> _Documento_
Discurso durante a 216ª Sessão Deliberativa Ordinária, no Senado Federal

Análise sobre as questões da demarcação de terras indígenas e do reconhecimento de comunidades quilombolas.

Autor
Ana Amélia (PP - Progressistas/RS)
Nome completo: Ana Amélia de Lemos
Casa
Senado Federal
Tipo
Discurso
Resumo por assunto
POLITICA INDIGENISTA.:
  • Análise sobre as questões da demarcação de terras indígenas e do reconhecimento de comunidades quilombolas.
Publicação
Publicação no DSF de 29/11/2011 - Página 49172
Assunto
Outros > POLITICA INDIGENISTA.
Indexação
  • COMENTARIO, NECESSIDADE, MINISTRO DE ESTADO, MINISTERIO DA JUSTIÇA (MJ), MEDIAÇÃO, CONFLITO, DEMARCAÇÃO, TERRAS, INDIO, QUILOMBO (SC), REGIÃO, ESTADO DO RIO GRANDE DO SUL (RS), IMPORTANCIA, REVISÃO, DIREITO ADMINISTRATIVO, PROCESSO, POLITICA FUNDIARIA.

            A SRª ANA AMÉLIA (Bloco/PP - RS. Pronuncia o seguinte discurso. Sem revisão da oradora.) - Meu caro Presidente Waldemir Moka, Srs. Senadores, Srª Senadora, nossos telespectadores da TV Senado e da Rádio Senado que nos acompanham nesta sessão de abertura, em uma semana de enormes desafios para todos nós. Temos matérias importantes, inadiáveis, entre as quais incluo o Código Florestal, a Emenda nº 29 e, por desejo do Governo, a DRU ou Desvinculação de Receitas da União. Assim é que esta segunda-feira já é uma sessão deliberativa.

            Estou ocupando hoje esta tribuna para falar sobre um tema de grande alcance social, histórico, cultural. Por isso, pela urgência que tenho, venho à tribuna para tratar dessas questões.

            Embora, nos últimos anos, o Brasil tenha acelerado o processo de demarcação das terras indígenas e também de reconhecimento de comunidades quilombolas, essa situação ainda não está de todo pacificada no País.

            No meu Estado, o Rio Grande do Sul, ainda existem divergências entre tribos indígenas que reivindicam suas terras com a legitimidade que lhes é concedida pela Constituição Federal, mas encontram famílias de pequenos agricultores que fixaram suas raízes nas mesmas terras, há muitas décadas, em alguns casos, há mais de um século até.

> _Objetivos_
a) Transcreva, do discurso sobre terras indígenas e quilombolas, o trecho que vai de "Estou ocupando hoje" até "tratar dessas questões.".
b) De acordo com o discurso sobre terras indígenas e quilombolas, em que estado ainda há divergências entre tribos indígenas e famílias de pequenos agricultores?

> _Amostra de dados_
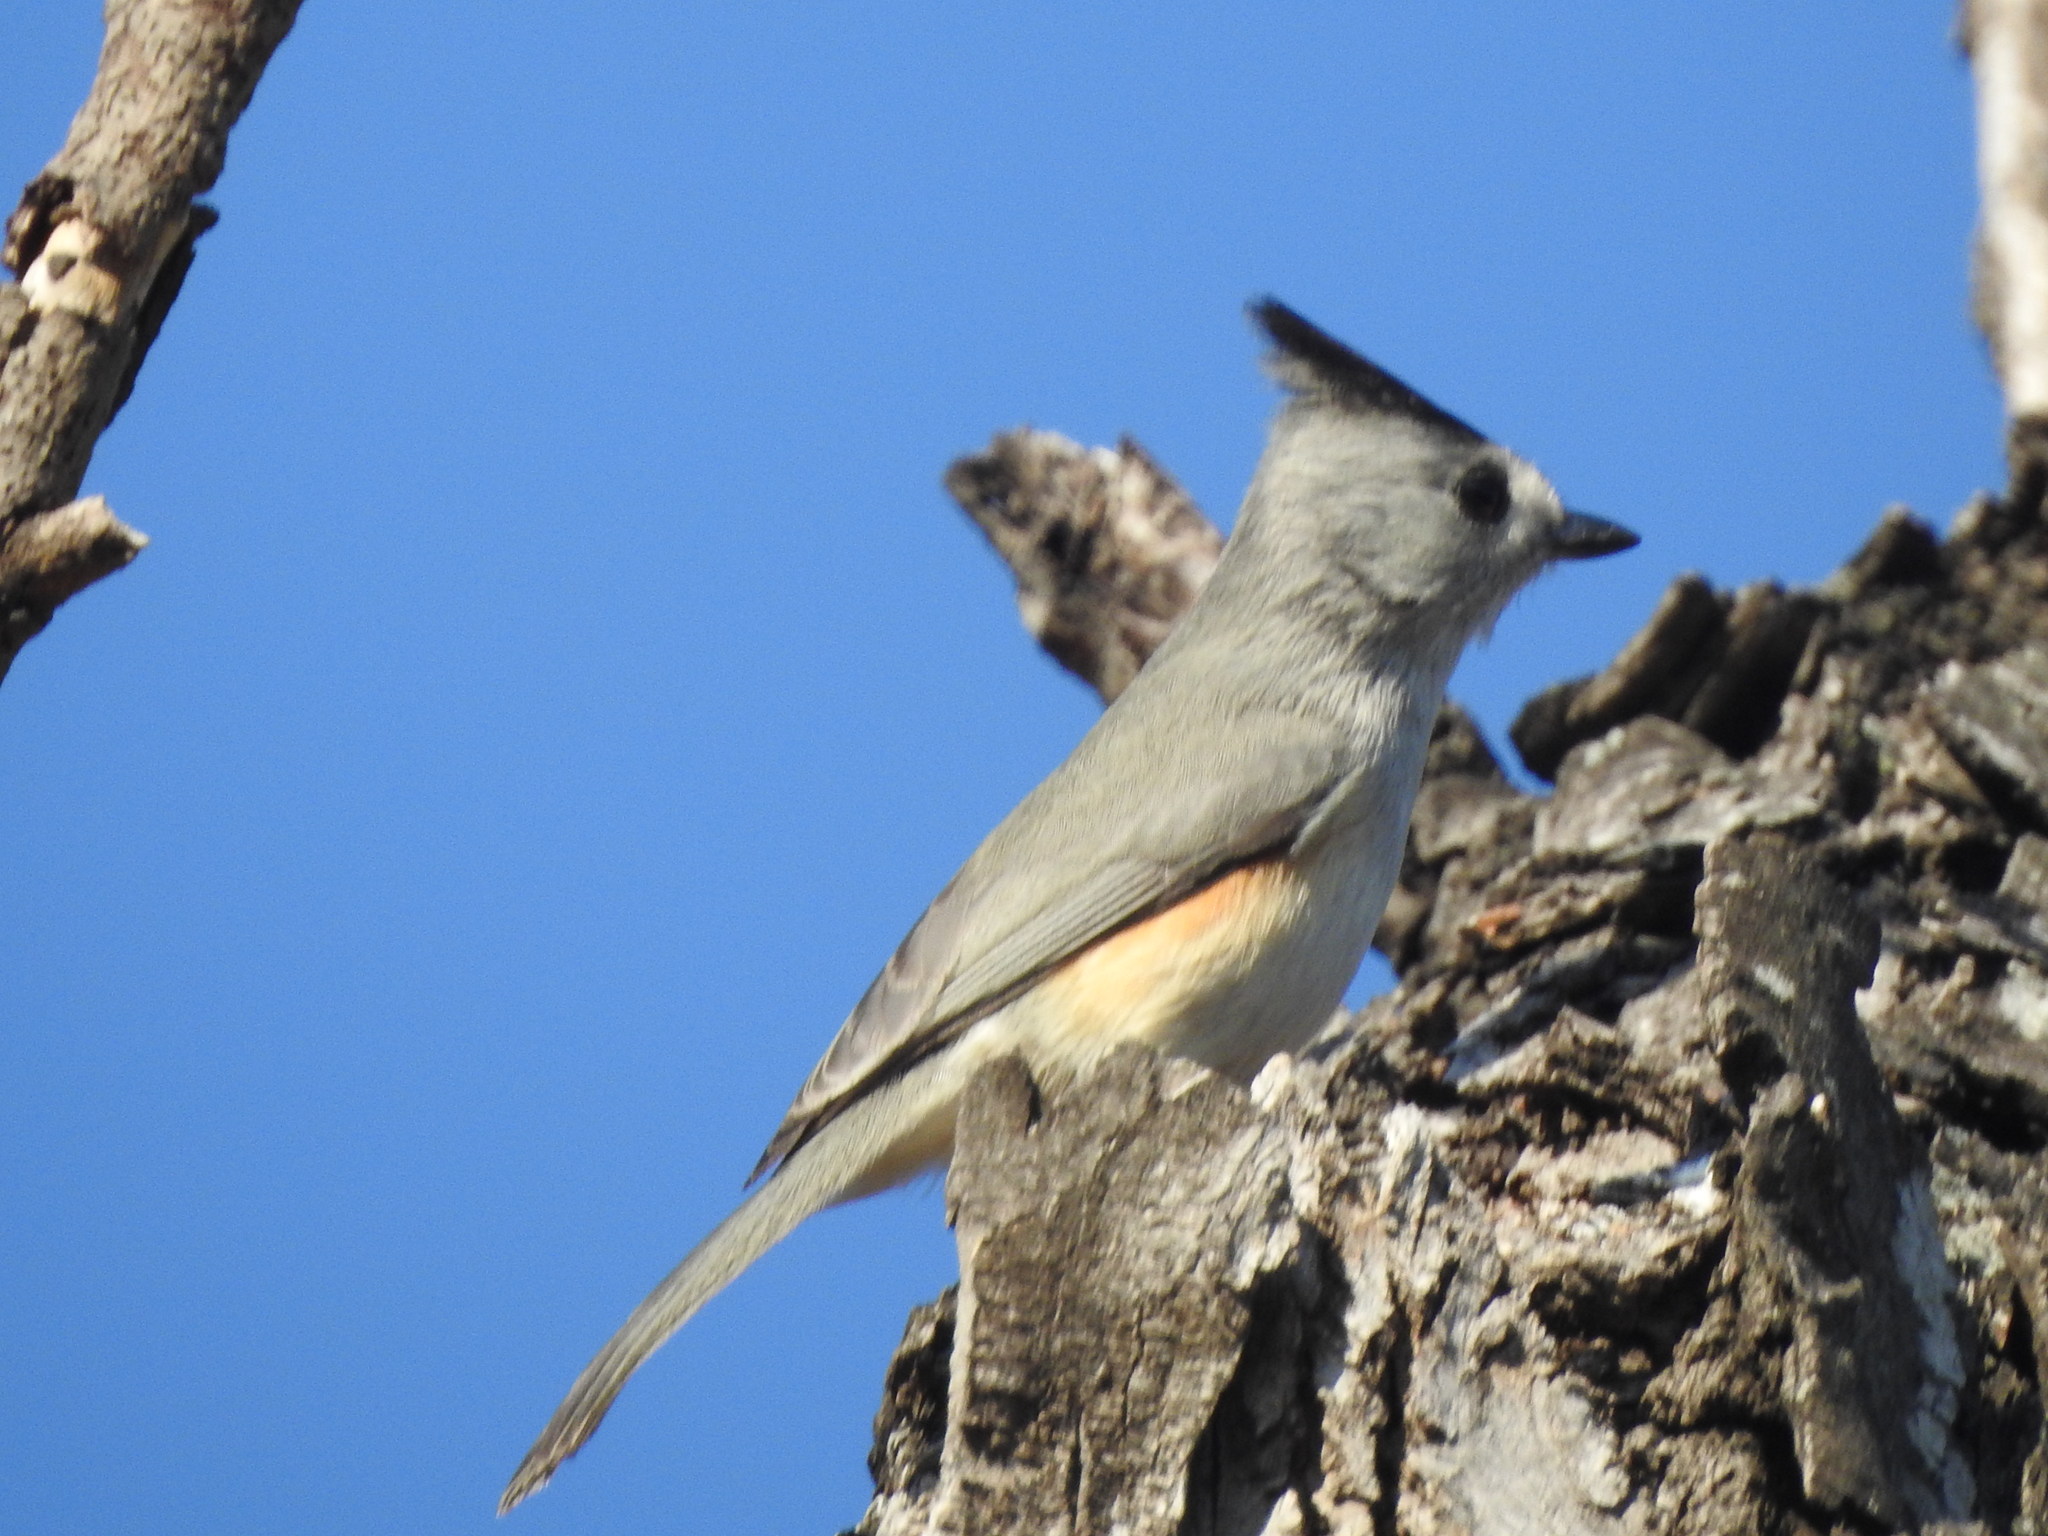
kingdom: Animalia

> _Gabarito_
a)
Estou ocupando hoje esta tribuna para falar sobre um tema de grande alcance social, histórico, cultural. Por isso, pela urgência que tenho, venho à tribuna para tratar dessas questões.

b) No Rio Grande do Sul.